What are the aims of the campaign?
The original case had six grounds which have been whittled down to four over various court appearances. The following four arguments will be presented in the UK Court of Appeal next month.
- The valuation methodology used to justify cuts in 2022 assumed 0% growth of assets. This is empirically unfounded but was chosen to show a deficit of assets versus liabilities for political reasons. This legal case has led USS to increase their predictions for growth, i.e. it has moved into marginally positive territory. Historically real growth is about 5% real terms. The Crowd Justice campaign claim it was an abuse of power to build in such a stupid predicted growth rate.
The current valuation methodology now assumes 1.8% real terms growth. The disastrous 2022 Truss mini-budget meant the pension scheme lost £20 billion of assets (due to reliance on Liability Driven Investments), but despite this, the growth of interest rates means the scheme's assets will increase more quickly.
2. Cost of management of USS: why not cut these rather than benefits? USS has charged increasing amounts to run our pension scheme - costs have risen by more than 1000% since 2008. There has been no effort to justify these rising costs.
3. Cuts have had equalities impacts: younger pension scheme members are more female and ethnically diverse. As these scheme members are losing most, there are indirect equalities impact. There has been no equality impact assessment, which is required for changes of this nature.
4. Investment in fossil fuels: where's the divestment plan for USS? Fossil fuels have been terrible assets, they are volatile and USS could be left with stranded assets as other funds exit. USS should never, as scheme directors, risk significant loss to the scheme and its members.

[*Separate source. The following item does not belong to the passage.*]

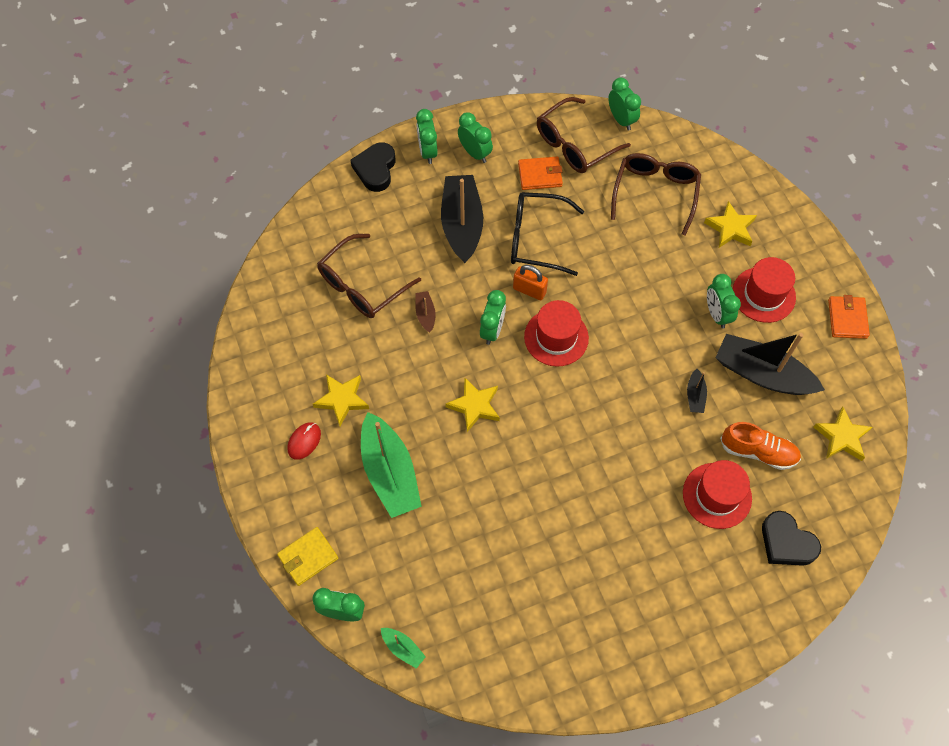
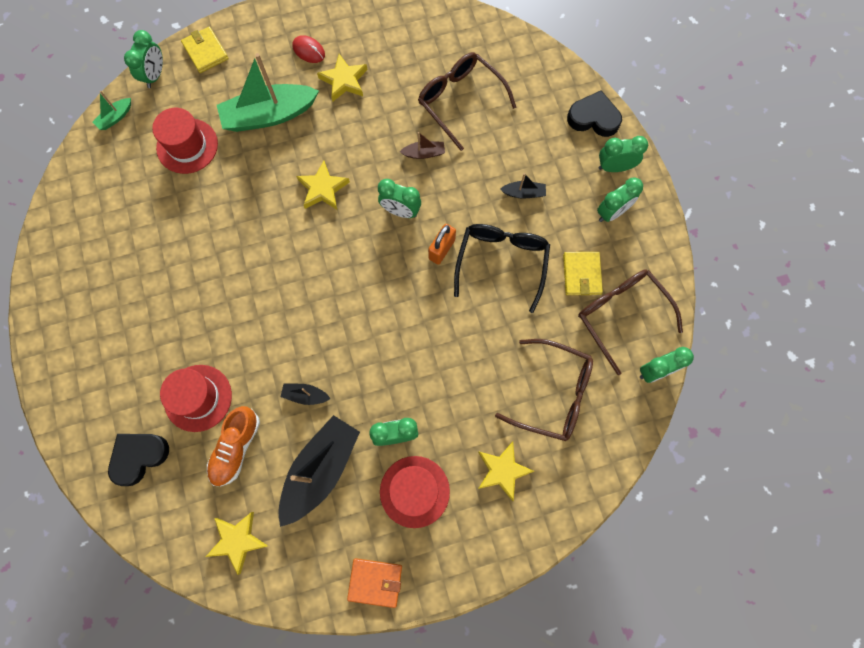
camera: 95 degrees right, 10 degrees up
black boat [441,175,483,263] -> black boat [500,173,546,198], size x0.44
orange wallet [518,157,563,190] -> yellow wallet [563,252,603,295]
red hat [524,300,589,367] -> red hat moved to [152,108,218,174]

Aren't we getting our pensions back anyway?
The USS asset base shows a surplus over liabilities of more than £7 billion, which highlights how unnecessary was the assault on pensions last year. Given the surplus, USS is consulting employers about their willingness to restore benefits and ideally to charge both employers and workers lower contributions. This will help the balance sheets of our employers, allowing them to pay us more. It is unlikely that workers in USS will resist the opportunity for benefits restoration and potentially lower contributions rates. However, until the deal is signed off, our employers and USS may choose not to reverse their chosen pension cuts.
The mood is more positive. But be aware that the potential restoration of USS benefits which were stolen in 2022 is down to this case and the prolonged and determined industrial action of UCU members. All workers in HE have reason to be grateful to both campaigns.